I also felt a lot of guilt about what I thought I “should” be doing, and I worried a lot about my kids. Those things were big, but once I named them they felt a little easier to deal with.
How Can You Fix It?
Now that you’ve got your list, use the next page of the worksheet to brainstorm and write down ideas that can help you tame each item in that 20%. These don’t have to be long term solutions, just some small changes you can implement to get the ball rolling on change. Can you delegate, eliminate, or simplify any of them?
For example, my personal solutions to the “Meal Planning & Picky Eaters” item included:
- Create a 1-week rotation of seasonal dinners that 3 out of 5 of us like.

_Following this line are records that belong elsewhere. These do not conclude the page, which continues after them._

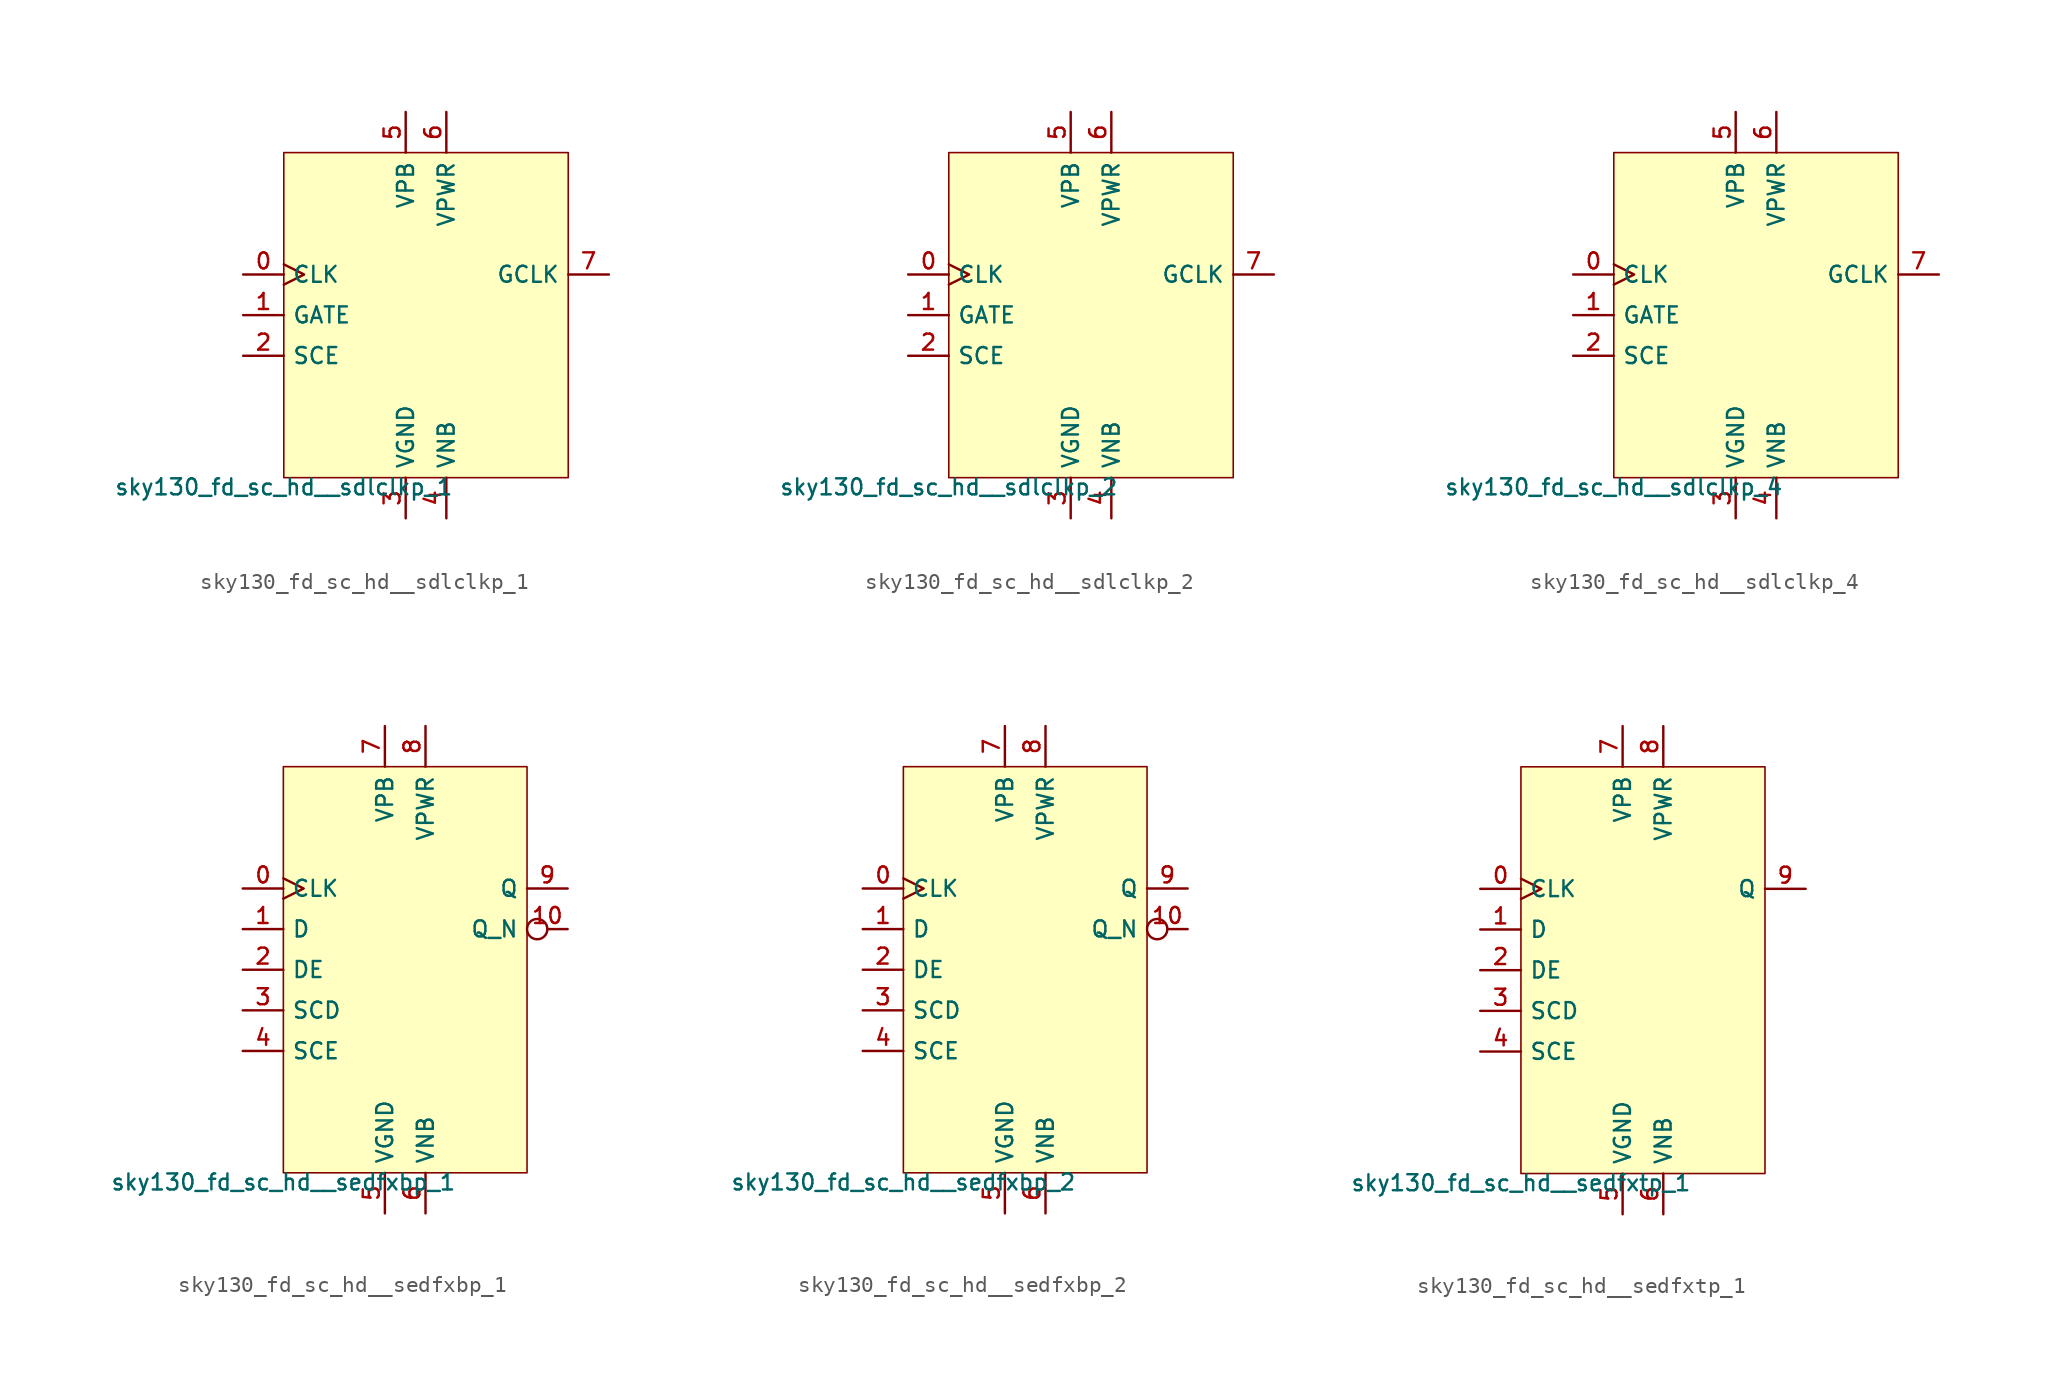
<source format=kicad_sym>
(kicad_symbol_lib
  (version 20211014)
  (generator lef2kicad_sym)
  (symbol "sky130_fd_sc_hd__sdlclkp_1"
    (property "Reference" "X"
      (at 0 0 0)
      (effects (font (size 1 1)) hide))
    (property "Value" "sky130_fd_sc_hd__sdlclkp_1"
      (at -8.89 -10.16 0)
      (effects (font (size 1 1)) (justify top)))
    (rectangle
      (start -8.89 -10.16)
      (end 8.89 10.16)
      (stroke (width 0.1) (type solid) (color 0 0 0 0))
      (fill (type background)))
    (pin input clock
      (at -11.43 2.54 0)
      (length 2.54)
      (name "CLK" (effects (font (size 1 1)) hide))
      (number "0" (effects (font (size 1 1)) hide)))
    (pin input line
      (at -11.43 0.0 0)
      (length 2.54)
      (name "GATE" (effects (font (size 1 1)) hide))
      (number "1" (effects (font (size 1 1)) hide)))
    (pin input line
      (at -11.43 -2.54 0)
      (length 2.54)
      (name "SCE" (effects (font (size 1 1)) hide))
      (number "2" (effects (font (size 1 1)) hide)))
    (pin power_in line
      (at -1.27 -12.7 90)
      (length 2.54)
      (name "VGND" (effects (font (size 1 1)) hide))
      (number "3" (effects (font (size 1 1)) hide)))
    (pin power_in line
      (at 1.27 -12.7 90)
      (length 2.54)
      (name "VNB" (effects (font (size 1 1)) hide))
      (number "4" (effects (font (size 1 1)) hide)))
    (pin power_in line
      (at -1.27 12.7 270)
      (length 2.54)
      (name "VPB" (effects (font (size 1 1)) hide))
      (number "5" (effects (font (size 1 1)) hide)))
    (pin power_in line
      (at 1.27 12.7 270)
      (length 2.54)
      (name "VPWR" (effects (font (size 1 1)) hide))
      (number "6" (effects (font (size 1 1)) hide)))
    (pin output line
      (at 11.43 2.54 180)
      (length 2.54)
      (name "GCLK" (effects (font (size 1 1)) hide))
      (number "7" (effects (font (size 1 1)) hide))))
  (symbol "sky130_fd_sc_hd__sdlclkp_2"
    (property "Reference" "X"
      (at 0 0 0)
      (effects (font (size 1 1)) hide))
    (property "Value" "sky130_fd_sc_hd__sdlclkp_2"
      (at -8.89 -10.16 0)
      (effects (font (size 1 1)) (justify top)))
    (rectangle
      (start -8.89 -10.16)
      (end 8.89 10.16)
      (stroke (width 0.1) (type solid) (color 0 0 0 0))
      (fill (type background)))
    (pin input clock
      (at -11.43 2.54 0)
      (length 2.54)
      (name "CLK" (effects (font (size 1 1)) hide))
      (number "0" (effects (font (size 1 1)) hide)))
    (pin input line
      (at -11.43 0.0 0)
      (length 2.54)
      (name "GATE" (effects (font (size 1 1)) hide))
      (number "1" (effects (font (size 1 1)) hide)))
    (pin input line
      (at -11.43 -2.54 0)
      (length 2.54)
      (name "SCE" (effects (font (size 1 1)) hide))
      (number "2" (effects (font (size 1 1)) hide)))
    (pin power_in line
      (at -1.27 -12.7 90)
      (length 2.54)
      (name "VGND" (effects (font (size 1 1)) hide))
      (number "3" (effects (font (size 1 1)) hide)))
    (pin power_in line
      (at 1.27 -12.7 90)
      (length 2.54)
      (name "VNB" (effects (font (size 1 1)) hide))
      (number "4" (effects (font (size 1 1)) hide)))
    (pin power_in line
      (at -1.27 12.7 270)
      (length 2.54)
      (name "VPB" (effects (font (size 1 1)) hide))
      (number "5" (effects (font (size 1 1)) hide)))
    (pin power_in line
      (at 1.27 12.7 270)
      (length 2.54)
      (name "VPWR" (effects (font (size 1 1)) hide))
      (number "6" (effects (font (size 1 1)) hide)))
    (pin output line
      (at 11.43 2.54 180)
      (length 2.54)
      (name "GCLK" (effects (font (size 1 1)) hide))
      (number "7" (effects (font (size 1 1)) hide))))
  (symbol "sky130_fd_sc_hd__sdlclkp_4"
    (property "Reference" "X"
      (at 0 0 0)
      (effects (font (size 1 1)) hide))
    (property "Value" "sky130_fd_sc_hd__sdlclkp_4"
      (at -8.89 -10.16 0)
      (effects (font (size 1 1)) (justify top)))
    (rectangle
      (start -8.89 -10.16)
      (end 8.89 10.16)
      (stroke (width 0.1) (type solid) (color 0 0 0 0))
      (fill (type background)))
    (pin input clock
      (at -11.43 2.54 0)
      (length 2.54)
      (name "CLK" (effects (font (size 1 1)) hide))
      (number "0" (effects (font (size 1 1)) hide)))
    (pin input line
      (at -11.43 0.0 0)
      (length 2.54)
      (name "GATE" (effects (font (size 1 1)) hide))
      (number "1" (effects (font (size 1 1)) hide)))
    (pin input line
      (at -11.43 -2.54 0)
      (length 2.54)
      (name "SCE" (effects (font (size 1 1)) hide))
      (number "2" (effects (font (size 1 1)) hide)))
    (pin power_in line
      (at -1.27 -12.7 90)
      (length 2.54)
      (name "VGND" (effects (font (size 1 1)) hide))
      (number "3" (effects (font (size 1 1)) hide)))
    (pin power_in line
      (at 1.27 -12.7 90)
      (length 2.54)
      (name "VNB" (effects (font (size 1 1)) hide))
      (number "4" (effects (font (size 1 1)) hide)))
    (pin power_in line
      (at -1.27 12.7 270)
      (length 2.54)
      (name "VPB" (effects (font (size 1 1)) hide))
      (number "5" (effects (font (size 1 1)) hide)))
    (pin power_in line
      (at 1.27 12.7 270)
      (length 2.54)
      (name "VPWR" (effects (font (size 1 1)) hide))
      (number "6" (effects (font (size 1 1)) hide)))
    (pin output line
      (at 11.43 2.54 180)
      (length 2.54)
      (name "GCLK" (effects (font (size 1 1)) hide))
      (number "7" (effects (font (size 1 1)) hide))))
  (symbol "sky130_fd_sc_hd__sedfxbp_1"
    (property "Reference" "X"
      (at 0 0 0)
      (effects (font (size 1 1)) hide))
    (property "Value" "sky130_fd_sc_hd__sedfxbp_1"
      (at -7.62 -12.7 0)
      (effects (font (size 1 1)) (justify top)))
    (rectangle
      (start -7.62 -12.7)
      (end 7.62 12.7)
      (stroke (width 0.1) (type solid) (color 0 0 0 0))
      (fill (type background)))
    (pin input clock
      (at -10.16 5.08 0)
      (length 2.54)
      (name "CLK" (effects (font (size 1 1)) hide))
      (number "0" (effects (font (size 1 1)) hide)))
    (pin input line
      (at -10.16 2.54 0)
      (length 2.54)
      (name "D" (effects (font (size 1 1)) hide))
      (number "1" (effects (font (size 1 1)) hide)))
    (pin input line
      (at -10.16 -8.881784197001252e-16 0)
      (length 2.54)
      (name "DE" (effects (font (size 1 1)) hide))
      (number "2" (effects (font (size 1 1)) hide)))
    (pin input line
      (at -10.16 -2.54 0)
      (length 2.54)
      (name "SCD" (effects (font (size 1 1)) hide))
      (number "3" (effects (font (size 1 1)) hide)))
    (pin input line
      (at -10.16 -5.08 0)
      (length 2.54)
      (name "SCE" (effects (font (size 1 1)) hide))
      (number "4" (effects (font (size 1 1)) hide)))
    (pin power_in line
      (at -1.27 -15.24 90)
      (length 2.54)
      (name "VGND" (effects (font (size 1 1)) hide))
      (number "5" (effects (font (size 1 1)) hide)))
    (pin power_in line
      (at 1.27 -15.24 90)
      (length 2.54)
      (name "VNB" (effects (font (size 1 1)) hide))
      (number "6" (effects (font (size 1 1)) hide)))
    (pin power_in line
      (at -1.27 15.24 270)
      (length 2.54)
      (name "VPB" (effects (font (size 1 1)) hide))
      (number "7" (effects (font (size 1 1)) hide)))
    (pin power_in line
      (at 1.27 15.24 270)
      (length 2.54)
      (name "VPWR" (effects (font (size 1 1)) hide))
      (number "8" (effects (font (size 1 1)) hide)))
    (pin output line
      (at 10.16 5.08 180)
      (length 2.54)
      (name "Q" (effects (font (size 1 1)) hide))
      (number "9" (effects (font (size 1 1)) hide)))
    (pin output inverted
      (at 10.16 2.54 180)
      (length 2.54)
      (name "Q_N" (effects (font (size 1 1)) hide))
      (number "10" (effects (font (size 1 1)) hide))))
  (symbol "sky130_fd_sc_hd__sedfxbp_2"
    (property "Reference" "X"
      (at 0 0 0)
      (effects (font (size 1 1)) hide))
    (property "Value" "sky130_fd_sc_hd__sedfxbp_2"
      (at -7.62 -12.7 0)
      (effects (font (size 1 1)) (justify top)))
    (rectangle
      (start -7.62 -12.7)
      (end 7.62 12.7)
      (stroke (width 0.1) (type solid) (color 0 0 0 0))
      (fill (type background)))
    (pin input clock
      (at -10.16 5.08 0)
      (length 2.54)
      (name "CLK" (effects (font (size 1 1)) hide))
      (number "0" (effects (font (size 1 1)) hide)))
    (pin input line
      (at -10.16 2.54 0)
      (length 2.54)
      (name "D" (effects (font (size 1 1)) hide))
      (number "1" (effects (font (size 1 1)) hide)))
    (pin input line
      (at -10.16 -8.881784197001252e-16 0)
      (length 2.54)
      (name "DE" (effects (font (size 1 1)) hide))
      (number "2" (effects (font (size 1 1)) hide)))
    (pin input line
      (at -10.16 -2.54 0)
      (length 2.54)
      (name "SCD" (effects (font (size 1 1)) hide))
      (number "3" (effects (font (size 1 1)) hide)))
    (pin input line
      (at -10.16 -5.08 0)
      (length 2.54)
      (name "SCE" (effects (font (size 1 1)) hide))
      (number "4" (effects (font (size 1 1)) hide)))
    (pin power_in line
      (at -1.27 -15.24 90)
      (length 2.54)
      (name "VGND" (effects (font (size 1 1)) hide))
      (number "5" (effects (font (size 1 1)) hide)))
    (pin power_in line
      (at 1.27 -15.24 90)
      (length 2.54)
      (name "VNB" (effects (font (size 1 1)) hide))
      (number "6" (effects (font (size 1 1)) hide)))
    (pin power_in line
      (at -1.27 15.24 270)
      (length 2.54)
      (name "VPB" (effects (font (size 1 1)) hide))
      (number "7" (effects (font (size 1 1)) hide)))
    (pin power_in line
      (at 1.27 15.24 270)
      (length 2.54)
      (name "VPWR" (effects (font (size 1 1)) hide))
      (number "8" (effects (font (size 1 1)) hide)))
    (pin output line
      (at 10.16 5.08 180)
      (length 2.54)
      (name "Q" (effects (font (size 1 1)) hide))
      (number "9" (effects (font (size 1 1)) hide)))
    (pin output inverted
      (at 10.16 2.54 180)
      (length 2.54)
      (name "Q_N" (effects (font (size 1 1)) hide))
      (number "10" (effects (font (size 1 1)) hide))))
  (symbol "sky130_fd_sc_hd__sedfxtp_1"
    (property "Reference" "X"
      (at 0 0 0)
      (effects (font (size 1 1)) hide))
    (property "Value" "sky130_fd_sc_hd__sedfxtp_1"
      (at -7.62 -12.7 0)
      (effects (font (size 1 1)) (justify top)))
    (rectangle
      (start -7.62 -12.7)
      (end 7.62 12.7)
      (stroke (width 0.1) (type solid) (color 0 0 0 0))
      (fill (type background)))
    (pin input clock
      (at -10.16 5.08 0)
      (length 2.54)
      (name "CLK" (effects (font (size 1 1)) hide))
      (number "0" (effects (font (size 1 1)) hide)))
    (pin input line
      (at -10.16 2.54 0)
      (length 2.54)
      (name "D" (effects (font (size 1 1)) hide))
      (number "1" (effects (font (size 1 1)) hide)))
    (pin input line
      (at -10.16 -8.881784197001252e-16 0)
      (length 2.54)
      (name "DE" (effects (font (size 1 1)) hide))
      (number "2" (effects (font (size 1 1)) hide)))
    (pin input line
      (at -10.16 -2.54 0)
      (length 2.54)
      (name "SCD" (effects (font (size 1 1)) hide))
      (number "3" (effects (font (size 1 1)) hide)))
    (pin input line
      (at -10.16 -5.08 0)
      (length 2.54)
      (name "SCE" (effects (font (size 1 1)) hide))
      (number "4" (effects (font (size 1 1)) hide)))
    (pin power_in line
      (at -1.27 -15.24 90)
      (length 2.54)
      (name "VGND" (effects (font (size 1 1)) hide))
      (number "5" (effects (font (size 1 1)) hide)))
    (pin power_in line
      (at 1.27 -15.24 90)
      (length 2.54)
      (name "VNB" (effects (font (size 1 1)) hide))
      (number "6" (effects (font (size 1 1)) hide)))
    (pin power_in line
      (at -1.27 15.24 270)
      (length 2.54)
      (name "VPB" (effects (font (size 1 1)) hide))
      (number "7" (effects (font (size 1 1)) hide)))
    (pin power_in line
      (at 1.27 15.24 270)
      (length 2.54)
      (name "VPWR" (effects (font (size 1 1)) hide))
      (number "8" (effects (font (size 1 1)) hide)))
    (pin output line
      (at 10.16 5.08 180)
      (length 2.54)
      (name "Q" (effects (font (size 1 1)) hide))
      (number "9" (effects (font (size 1 1)) hide)))))
</source>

- Create a 1-week rotation of lunches.
- Teach & expect kids (ages 3½+) to prepare their own breakfasts.
Some of these may be harder than others. My “Concern for kids” solutions mostly included things like focusing on my children’s already-established strength and responsibility, and relying on my faith. Those are hard things to do. But once I’d written them down, I had a plan to fall back on when those worrisome thoughts came into my mind.
Once you’ve got solutions written down, put a star next to the easiest one and start there. Post your solutions to that problem somewhere you will see them, and start implementing them little by little. Add a reminder to your calendar to check in on your progress in a weeks. Do you need to make any changes? Are you ready to tackle the next problem spot on your list?
While we’re all still going to have some things that stress us out or hurt our hearts, making changes to my twenty percent list has been really life-changing for me. I’m spending a lot less time doing the things that bring me down. I’m starting to feel more like that sunshiney, happy ten-year-old my mom wrote that note to.
What about you? What made your 20% list? What lightbulbs went on as you brainstormed how to change them? I’d love to hear how this goes for you!
1. CLUTTER! I’m dealing with that now and trying to tackle it… It’s overwhelming. Especially with not a lot of storage room and another baby on the way.
2. Laundry not folding itself and putting itself away and then taking over the bedroom floor…
3. Feeling like I’m doing this parenting thing all wrong.
3. Not meal planning or really having any interest in meal planning and then get frustrated with myself that there’s nothing to eat by 4:00 pm.
I feel like I am constantly clutter-busting! I go to Goodwill at least once a month, usually once a week. (Thursdays. It helps to have a day.) Where does all this stuff COME from? 😉
I love the layout of your blog! It is so easy to navigate and it has a calm feel to it.
What a great explanation of the 80/20 rule. I recently learned about it in a book but couldn’t quite understand its meaning until reading through this. Thanks! I’m going to give this a shot tonight.
I think this idea will change my life! Thanks for sharing!
It completely changed my perspective on so many of the monotonous things I do, too!